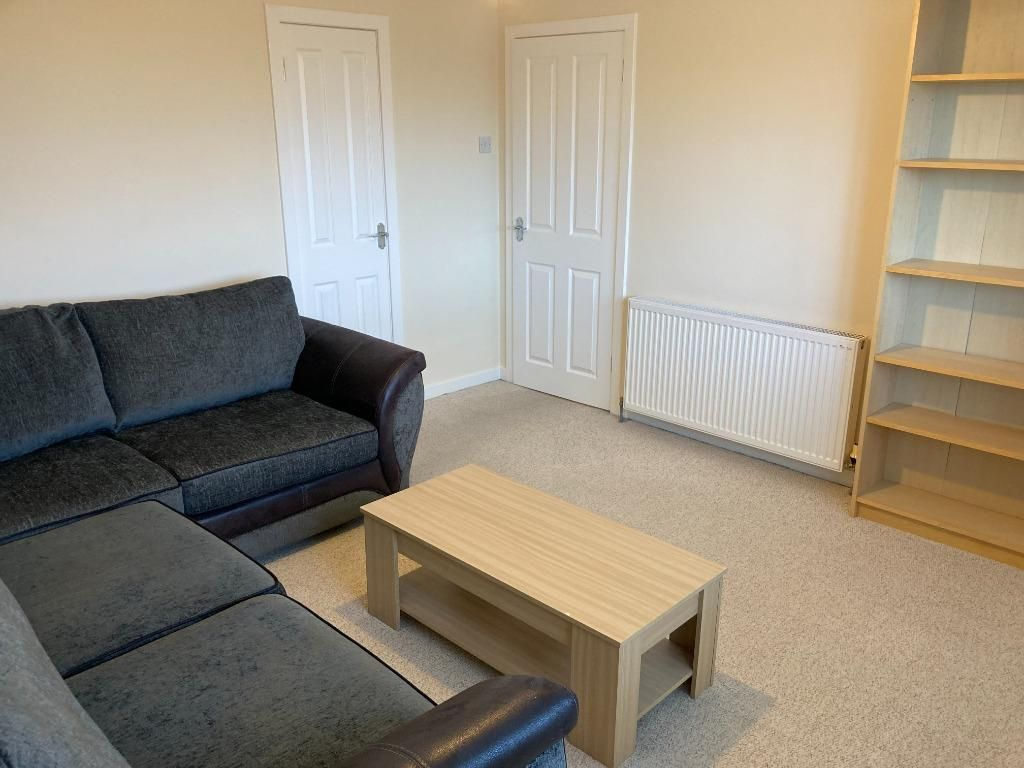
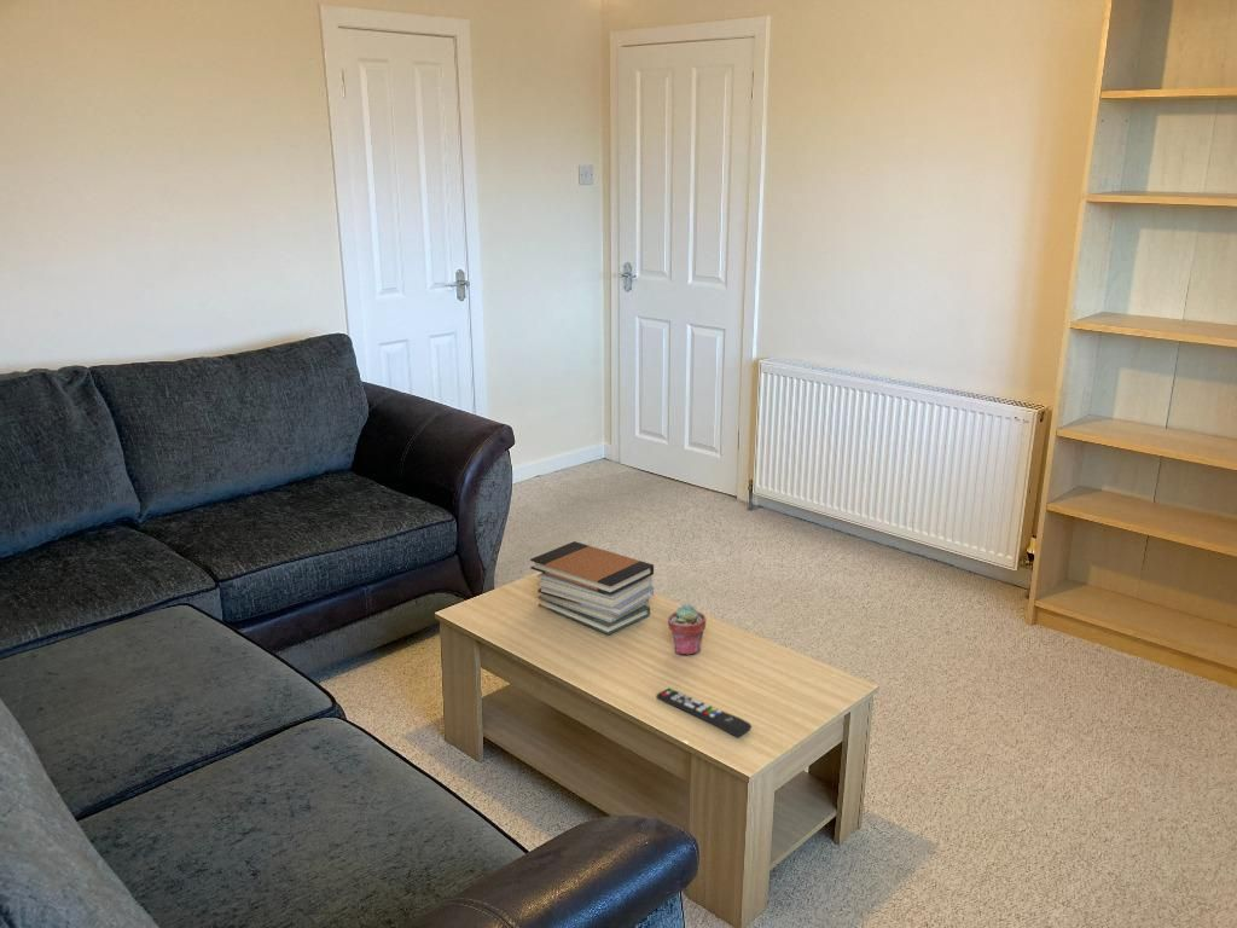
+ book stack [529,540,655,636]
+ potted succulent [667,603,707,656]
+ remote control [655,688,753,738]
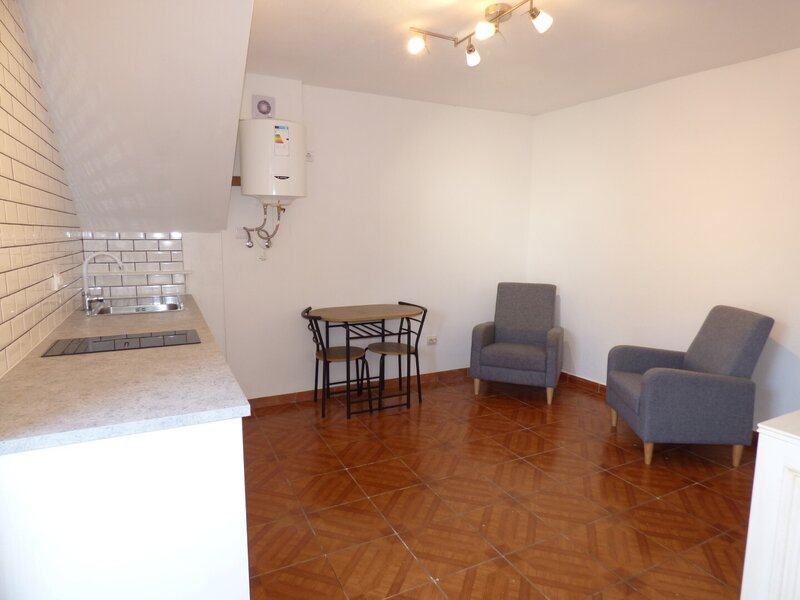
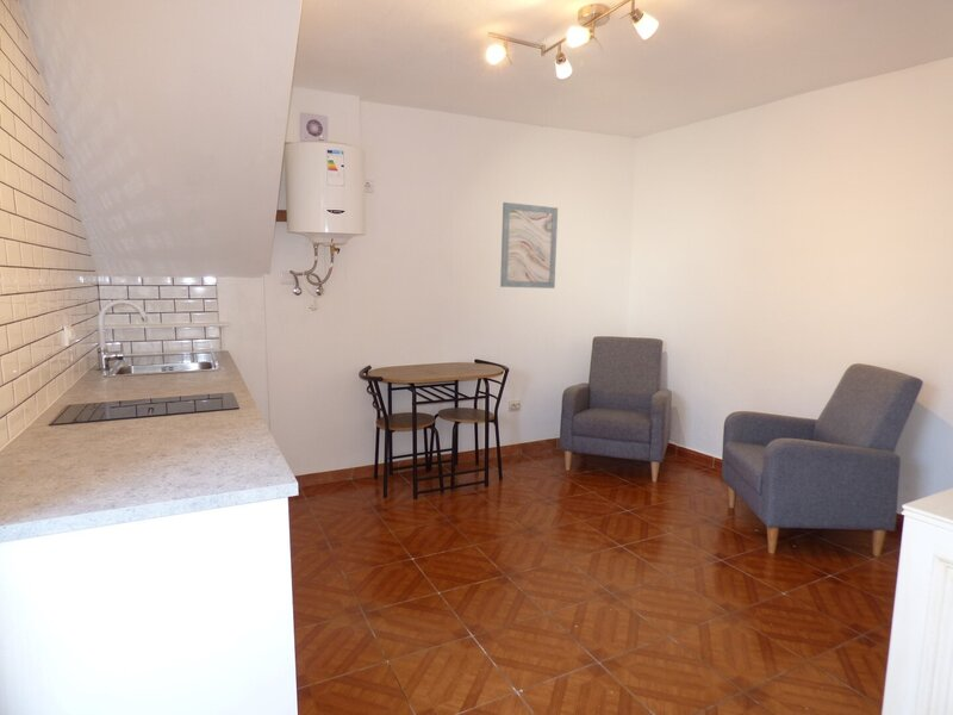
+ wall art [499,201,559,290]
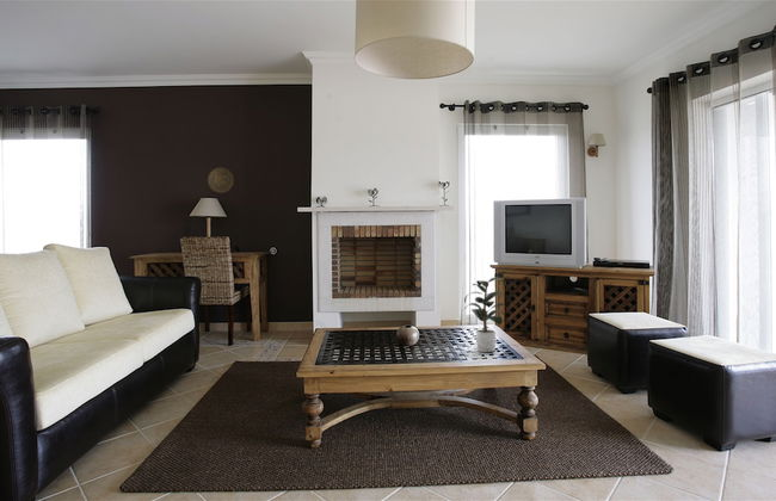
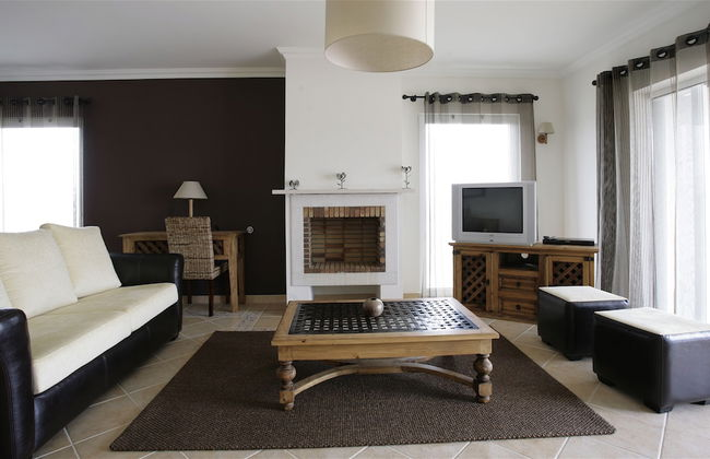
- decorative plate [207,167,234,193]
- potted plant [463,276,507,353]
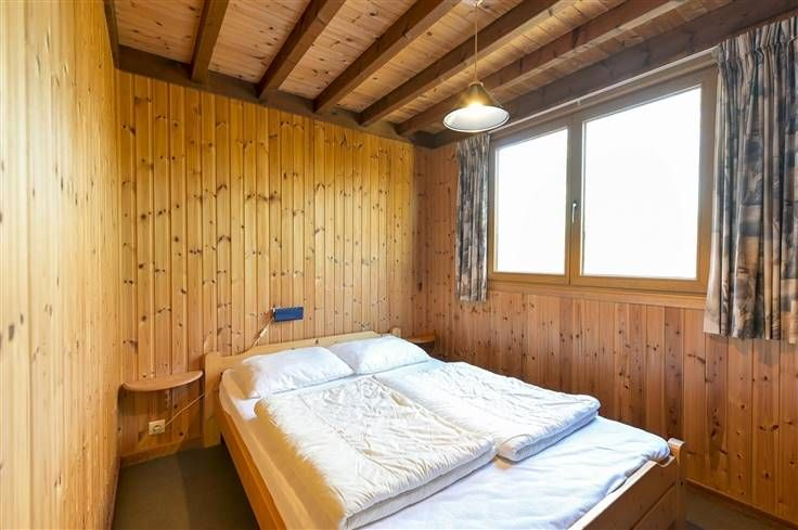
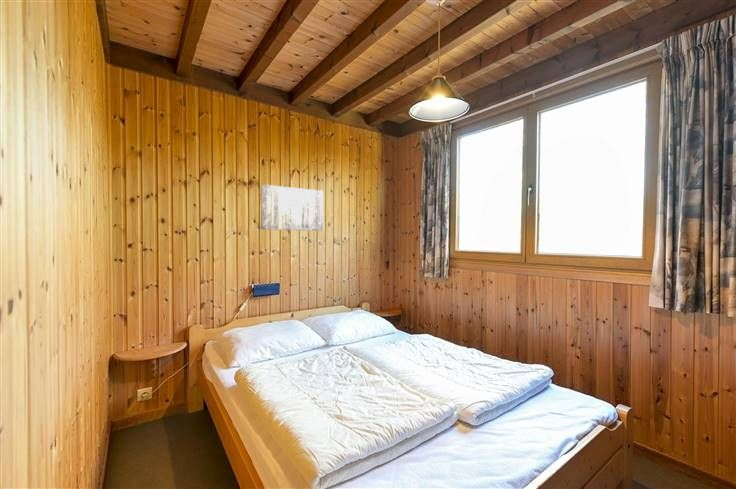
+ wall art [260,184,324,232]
════
> PROBLEM REQUIREMENTS
Your answer should be all lines from the data that contain "potted".

> SOLUTION BELOW
+ potted succulent [667,603,707,656]
- potted plant [463,276,507,353]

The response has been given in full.